The attempt to make AI systems fully compliant with principles like distinction and proportionality reveals a fundamental category error. These legal tenets do not demand mere calculation; they require judgment. IHL was crafted to guide the conscience and reasoning of human commanders. An AI, particularly one based on machine learning, does not “reason” or “understand” in a human sense; it performs statistical correlation and pattern matching based on the data it was trained on. To ask an algorithm to make a proportionality assessment is akin to asking a calculator to appreciate a work of art. It can process inputs and produce an output based on a pre-set formula, but it cannot perform the qualitative, ethical balancing act that the law demands of a human. This suggests that the challenge is not simply about building “smarter” AI. It implies that for an action to be truly compliant with the spirit of IHL, these specific, value-laden judgments must always remain with a human, limiting AI to a supportive, data-processing role.

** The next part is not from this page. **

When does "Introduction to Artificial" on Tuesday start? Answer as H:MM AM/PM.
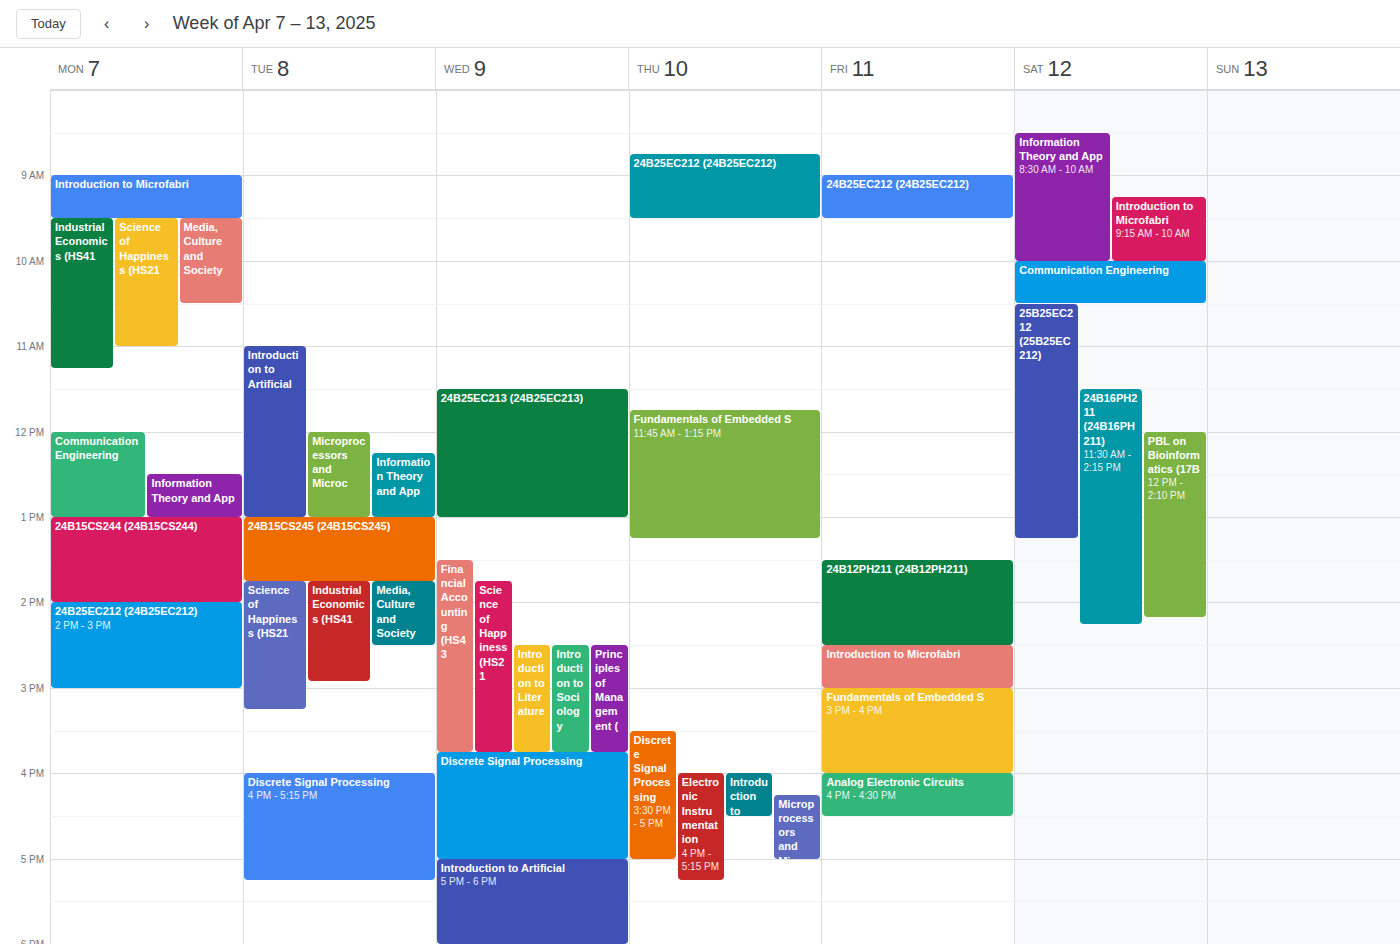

Finally, the Martens Clause, a foundational provision of IHL, serves as a legal and ethical backstop. It stipulates that even in cases not covered by specific treaty law, all conduct in war remains subject to “the principles of humanity and the dictates of public conscience”. This raises the ultimate question: does delegating the final decision to kill a human being to a machine, regardless of its supposed legality or efficiency, inherently violate the dictates of public conscience?

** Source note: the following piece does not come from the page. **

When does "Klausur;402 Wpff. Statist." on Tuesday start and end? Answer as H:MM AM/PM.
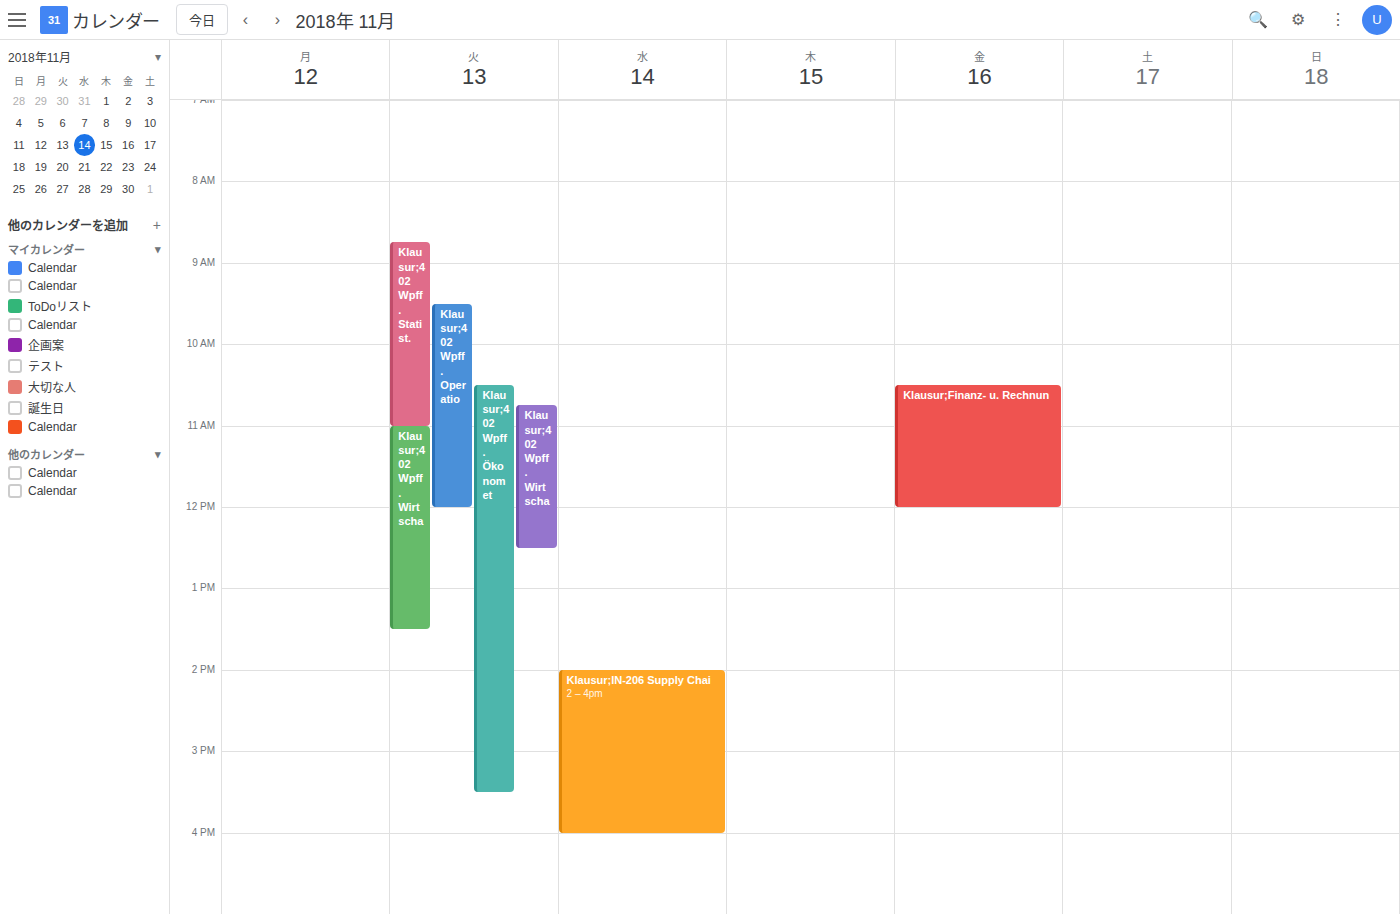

IV. The Unblinking Eye: AI on the Frontlines in Ukraine and the Middle East
The ethical debates surrounding military AI are not theoretical. These systems are being developed, tested, and deployed in active combat zones, providing two distinct case studies of how this technology is changing the character of modern war.

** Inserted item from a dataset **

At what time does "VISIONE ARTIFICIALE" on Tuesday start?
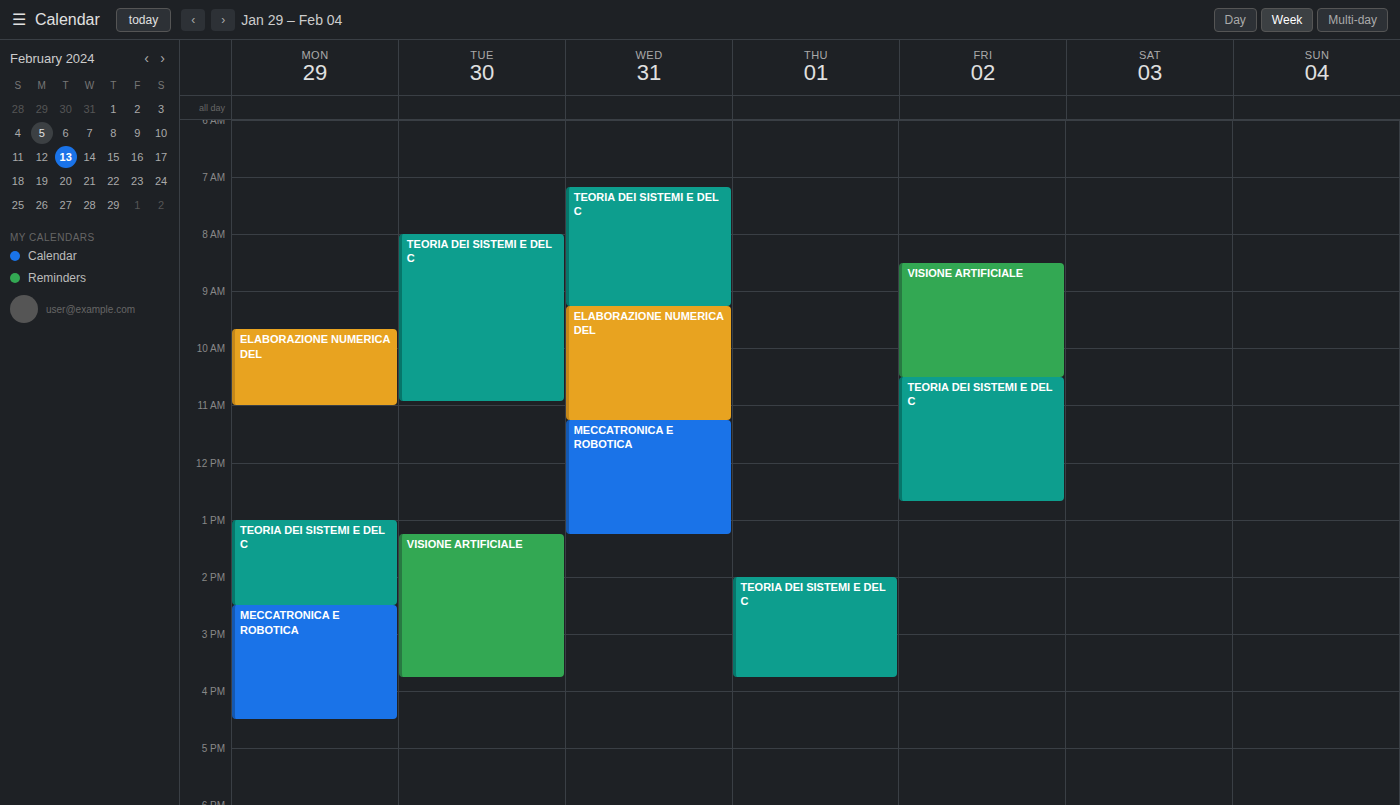
13:15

Case Study: The Russia-Ukraine War – A Race for Tactical Adaptation
In the near-peer conflict in Ukraine, AI has become a critical tool in a high-tech war of attrition, primarily focused on gaining tactical advantage on a fluid battlefield.
- The Drone and Counter-Drone Struggle: Both Russia and Ukraine are locked in a rapid technological race to develop and deploy drones with AI and machine learning (ML) capabilities. A primary goal is to automate targeting and create systems that can operate despite the pervasive electronic warfare (EW) that jams communication and navigation signals.
- Machine Vision as a Key Adaptation: A key innovation has been the integration of “machine vision” into drones. This allows a drone to be shown an image of a target (e.g., a tank) and then use its onboard processing to lock onto and home in on that target, even if its connection to the human operator is severed by jamming. This represents a significant step toward autonomy, though it still relies on a human to make the initial target identification.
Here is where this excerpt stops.